Для разумного достаточно. Народ сохраняют не территории, не богатства и не военная техника, народ сохраняют коллективные грезы, ни на чем серьезном не основанное коллективное мнение о себе как об огромной драгоценности, допустить исчезновение которой ни в коем случае нельзя. Поэтому всякий народ, которому действительно грозит исчезновение, должен прежде всего позаботиться об укреплении своих коллективных грез, ибо их укрепление ― это и есть национальный подъем, а их ослабление ― национальный упадок.

Но грезить о себе вопреки всему миру, когда в собственных глазах ты все, а в чужих ничто, не только до крайности трудно, но и до крайности опасно, ― очень скоро придется возненавидеть все человечество, не разделяющее твоих иллюзий, и внушать уважение к себе жертвенностью и террором. Гораздо надежнее творить реальные дела, способные поразить не только твое собственное, но и чужое воображение. И Советский Союз такие дела творил. Да, в пропагандистских, милитаристских целях, но творил ― вышел в космос, открыл дорогу великолепным ученым, спортсменам, и пресловутая ностальгия по империи ― это прежде всего не ностальгия по страху, который она внушала миру, а ностальгия по чувству причастности к чему-то великому и бессмертному. Ибо жизнь в сегодняшней России дает очень мало пищи для этой важнейшей человеческой потребности. Тогда как именно ей служит система грез, именуемая родиной. За это родину и любят.

**Задачи и задания**.
1/ Ответьте на вопросы по фрагменту о коллективных грезах народа.
(а) Что, согласно фрагменту, сохраняет народ вместо территорий, богатств и военной техники?
(б) Что во фрагменте названо национальным подъемом?
(в) Какие реальные дела Советского Союза перечислены во фрагменте?
2/ Переведите на английский язык предложение из фрагмента о коллективных грезах народа: «Гораздо надежнее творить реальные дела, способные поразить не только твое собственное, но и чужое воображение».
3/ Допишите продолжение фрагмента о коллективных грезах народа, начиная сразу после его последнего предложения.
Записи представляют собой отдельный материал.

Записи набора данных
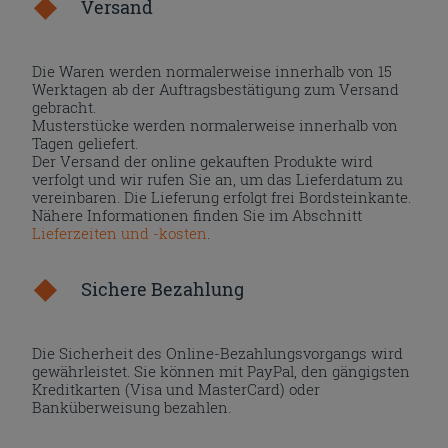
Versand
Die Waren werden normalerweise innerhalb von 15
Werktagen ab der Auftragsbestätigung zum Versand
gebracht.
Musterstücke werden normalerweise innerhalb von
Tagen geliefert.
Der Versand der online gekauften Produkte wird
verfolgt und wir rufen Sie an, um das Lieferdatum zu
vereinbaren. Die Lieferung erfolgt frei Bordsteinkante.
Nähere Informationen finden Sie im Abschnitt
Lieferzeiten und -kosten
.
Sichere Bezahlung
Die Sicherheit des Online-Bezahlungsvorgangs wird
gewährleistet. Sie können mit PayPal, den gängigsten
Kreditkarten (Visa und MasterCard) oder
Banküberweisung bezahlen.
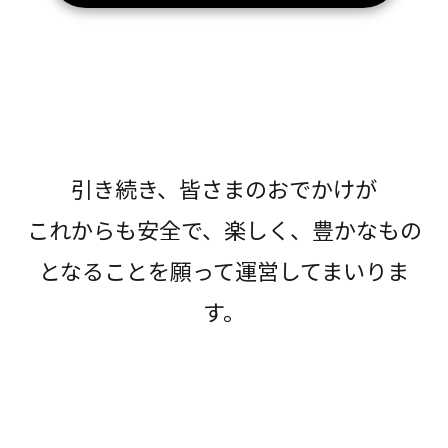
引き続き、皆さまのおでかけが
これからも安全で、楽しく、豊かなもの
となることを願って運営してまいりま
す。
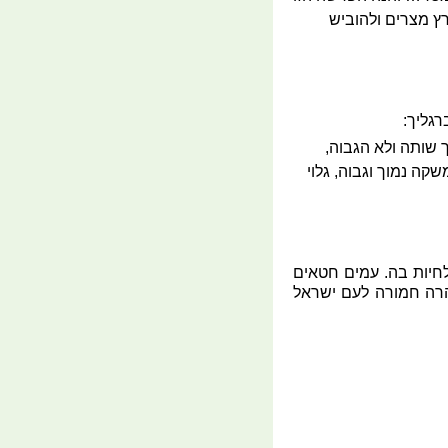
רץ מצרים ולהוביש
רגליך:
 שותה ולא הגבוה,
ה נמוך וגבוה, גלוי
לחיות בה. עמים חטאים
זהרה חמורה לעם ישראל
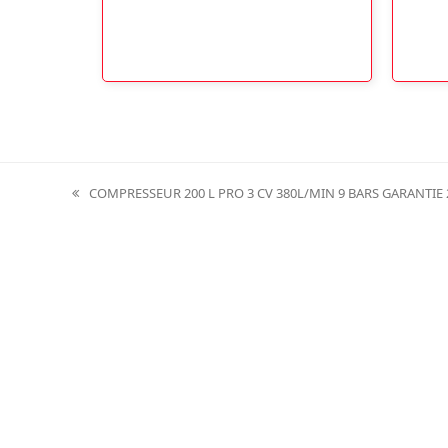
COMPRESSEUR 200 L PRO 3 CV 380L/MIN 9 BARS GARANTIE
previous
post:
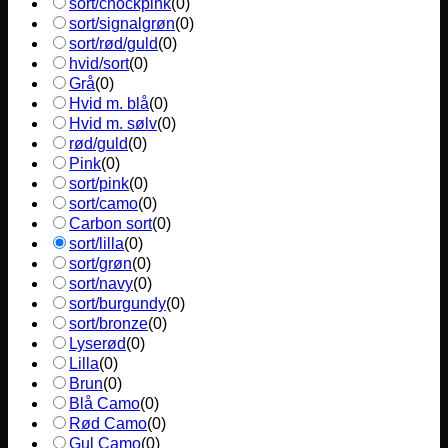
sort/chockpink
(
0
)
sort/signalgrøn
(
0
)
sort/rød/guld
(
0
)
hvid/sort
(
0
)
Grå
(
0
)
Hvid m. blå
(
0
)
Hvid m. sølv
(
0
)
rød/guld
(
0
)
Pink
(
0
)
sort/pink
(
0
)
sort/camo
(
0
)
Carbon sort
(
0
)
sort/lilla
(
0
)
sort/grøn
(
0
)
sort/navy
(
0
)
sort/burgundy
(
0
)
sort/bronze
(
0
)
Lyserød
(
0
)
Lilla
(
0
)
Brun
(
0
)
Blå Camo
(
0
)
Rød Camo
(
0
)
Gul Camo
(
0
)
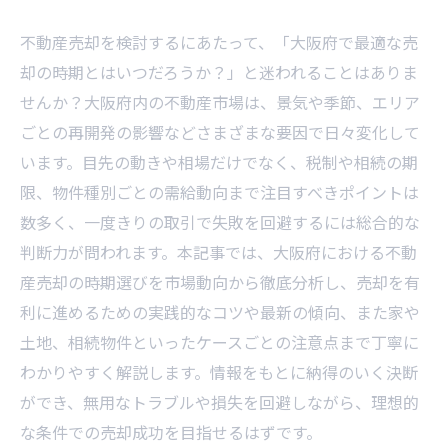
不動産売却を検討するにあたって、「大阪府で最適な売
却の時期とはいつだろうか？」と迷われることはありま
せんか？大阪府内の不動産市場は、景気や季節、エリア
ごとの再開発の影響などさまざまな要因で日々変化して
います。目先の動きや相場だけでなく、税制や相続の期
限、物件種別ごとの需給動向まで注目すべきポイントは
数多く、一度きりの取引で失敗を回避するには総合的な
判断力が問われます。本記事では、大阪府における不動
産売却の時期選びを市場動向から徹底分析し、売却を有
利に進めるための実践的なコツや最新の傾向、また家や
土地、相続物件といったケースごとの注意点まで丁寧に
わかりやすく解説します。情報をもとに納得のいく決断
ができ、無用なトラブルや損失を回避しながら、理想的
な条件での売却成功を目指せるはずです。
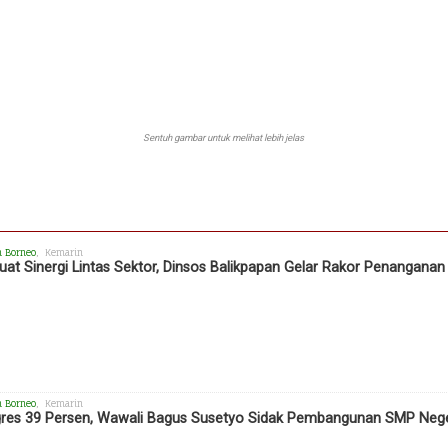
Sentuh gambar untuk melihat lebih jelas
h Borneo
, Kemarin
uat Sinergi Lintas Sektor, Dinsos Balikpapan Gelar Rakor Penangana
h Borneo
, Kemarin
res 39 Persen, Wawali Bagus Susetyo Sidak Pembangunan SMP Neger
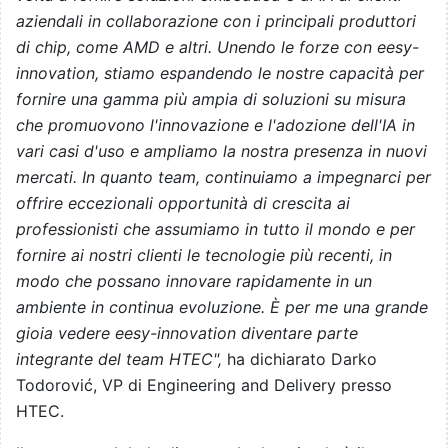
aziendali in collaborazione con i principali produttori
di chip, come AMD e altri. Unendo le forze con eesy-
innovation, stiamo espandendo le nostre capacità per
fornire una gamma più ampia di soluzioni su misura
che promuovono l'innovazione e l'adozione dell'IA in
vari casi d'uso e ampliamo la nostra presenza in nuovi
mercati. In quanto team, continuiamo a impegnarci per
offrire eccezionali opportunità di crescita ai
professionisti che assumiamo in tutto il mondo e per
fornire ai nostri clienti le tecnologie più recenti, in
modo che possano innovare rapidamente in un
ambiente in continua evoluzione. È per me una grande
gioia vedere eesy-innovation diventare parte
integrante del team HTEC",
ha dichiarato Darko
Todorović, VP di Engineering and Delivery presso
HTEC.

**Ответы по заданиям**.
1/
(а) Народ сохраняют коллективные грезы, то есть ни на чем серьезном не основанное коллективное мнение о себе как об огромной драгоценности, исчезновение которой ни в коем случае нельзя допустить.
(б) Национальным подъемом названо укрепление коллективных грез.
(в) Советский Союз вышел в космос и открыл дорогу великолепным ученым и спортсменам.

2/ It is far more reliable to accomplish real deeds capable of striking not only your own imagination but that of others as well.

3/
Интересы индивида и социума не так уж и расходятся, ибо и государство, и личность питаются от одной энергетической системы ― системы коллективных фантазий. Я готов с цифрами в руках показать, что алкоголизм, преступность, наркомания, самоубийства в огромной степени порождаются общей причиной ― упадком коллективных иллюзий.

«Государство должно служить воображению, ибо человек и есть прежде всего его воображение», ― примерно так можно сформулировать набросок новой политической парадигмы. Однако осуществить ее ― систематически поражать воображение ― невозможно без возрождения национальной аристократии, то есть творцов и служителей коллективных наследственных грез, ― «бессмертных». Аристократы творят великие дела, порождая во всех остальных чувство и собственной неординарности, и собственной долговечности. Которое в своей стране возникает несопоставимо легче, чем в чужой. Иллюзию причастности к подвигам своих предков и соотечественников пробудить гораздо проще, чем к подвигам чужих, ― так уж человек пока что устроен: ему легче фантазировать о своей связи с теми, с кем, по его представлениям, его объединяют общие предки, общая судьба.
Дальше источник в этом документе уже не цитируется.